Quote from: Miniar on August 26, 2009, 03:31:03 PM
I think that the brain isn't re-wire-able well enough to rely on therapy to fix it.
If I could take a pill that would solve this by simply making my brain female to match the flesh, I would seriously consider it.
But in the end, I probably wouldn't "do" it...
"I" am a man, if I change that, then "I" am no more. Whoever that girl would be, wouldn't be me.
I was wonderring if anyone would say this. I guess it makes sense to me. The mind seems more like self than the body does, so changing the body is more palatable. I can't even articulate it, but i guess i get it. I refuse to take long-term psychological drugs to normalise me, there's a chance there may be some drugs out there that would make me less anxious and might make life easier, but i feel like maybe i wouldn't be "me" so i prefer to take the approach of learning skills to better handle my eccentricities.
But to me, the body also seems like self. I feel like modifying my body so drastically would also make me, "not me anymore". I guess whatever missmatch seems to be a lot less severe or less deep the the people who resort to surgery so i can't quite relate to the level of distress with the missmatch?
I gues the brutality of previous attempt to make people's minds conform to the gender stereotypes is also an understandable reason for pessimism. But to me the surgical/hormonal route also seems pretty brutal? Lack of success is a factor too, but medical science is not up to the stage where it can create a fully functioning body of the opposite gender to match the psyche... so i guess that just leaves us with what we consider "self". Or just good old "whatever seems to make you happier".

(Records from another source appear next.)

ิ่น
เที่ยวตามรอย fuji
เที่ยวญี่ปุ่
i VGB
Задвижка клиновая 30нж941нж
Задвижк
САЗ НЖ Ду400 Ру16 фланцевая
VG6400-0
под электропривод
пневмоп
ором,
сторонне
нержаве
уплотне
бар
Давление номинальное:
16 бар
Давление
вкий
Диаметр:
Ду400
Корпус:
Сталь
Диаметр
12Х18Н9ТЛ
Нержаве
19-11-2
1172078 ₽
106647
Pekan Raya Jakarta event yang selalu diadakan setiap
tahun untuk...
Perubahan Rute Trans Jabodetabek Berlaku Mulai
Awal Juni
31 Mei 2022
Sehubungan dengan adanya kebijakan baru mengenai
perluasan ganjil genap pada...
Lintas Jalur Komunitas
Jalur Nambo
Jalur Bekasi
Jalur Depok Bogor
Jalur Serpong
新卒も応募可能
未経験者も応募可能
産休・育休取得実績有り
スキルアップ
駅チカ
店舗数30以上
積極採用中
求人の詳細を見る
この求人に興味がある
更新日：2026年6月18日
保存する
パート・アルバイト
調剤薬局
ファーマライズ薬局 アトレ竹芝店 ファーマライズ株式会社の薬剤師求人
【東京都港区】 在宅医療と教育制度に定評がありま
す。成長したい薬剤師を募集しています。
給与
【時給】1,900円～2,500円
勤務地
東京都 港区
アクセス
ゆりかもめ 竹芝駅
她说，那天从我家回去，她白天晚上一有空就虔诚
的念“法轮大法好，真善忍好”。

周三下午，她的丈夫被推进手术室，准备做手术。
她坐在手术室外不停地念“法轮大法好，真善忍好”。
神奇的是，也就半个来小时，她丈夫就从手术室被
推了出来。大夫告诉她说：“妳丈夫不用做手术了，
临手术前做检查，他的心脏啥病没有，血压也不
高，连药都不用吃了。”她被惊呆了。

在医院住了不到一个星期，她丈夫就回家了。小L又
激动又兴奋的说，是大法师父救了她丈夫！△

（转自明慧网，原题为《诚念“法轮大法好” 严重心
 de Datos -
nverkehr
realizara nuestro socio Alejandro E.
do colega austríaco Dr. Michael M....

Post Merge: August 27, 2009, 06:12:05 AM
The ideal cure, as i see it would be to have a masculine mind happy in a female body or visa versa.
I worry a little that the medical reassignment of bodily gender is just as dramatic an effect of narrow gender roles as the cruel re-programming tactics of old-school psychology? In an ideal world a womans body should not stop you taking on almost all male roles except biological fatherhood (and current medical technology doesn't allow transwomen to be fathers anyway). but i guess we don't live in an ideal world, and looking like the gender that doesn't match the role you want to play can be very tricky.
Or maybe there is some deeper disconnect that makes this just not possible for extreme cases, even in the most accepting culture?
I think the solution for me is to learn to love in the body i am already blessed with, and find ways to do what i want to do regardless of my gender. But if i have GID at all it is some sort of milder version, and probably something all together less neurological than true/severe/real GID. so that doesn't fit for all cases.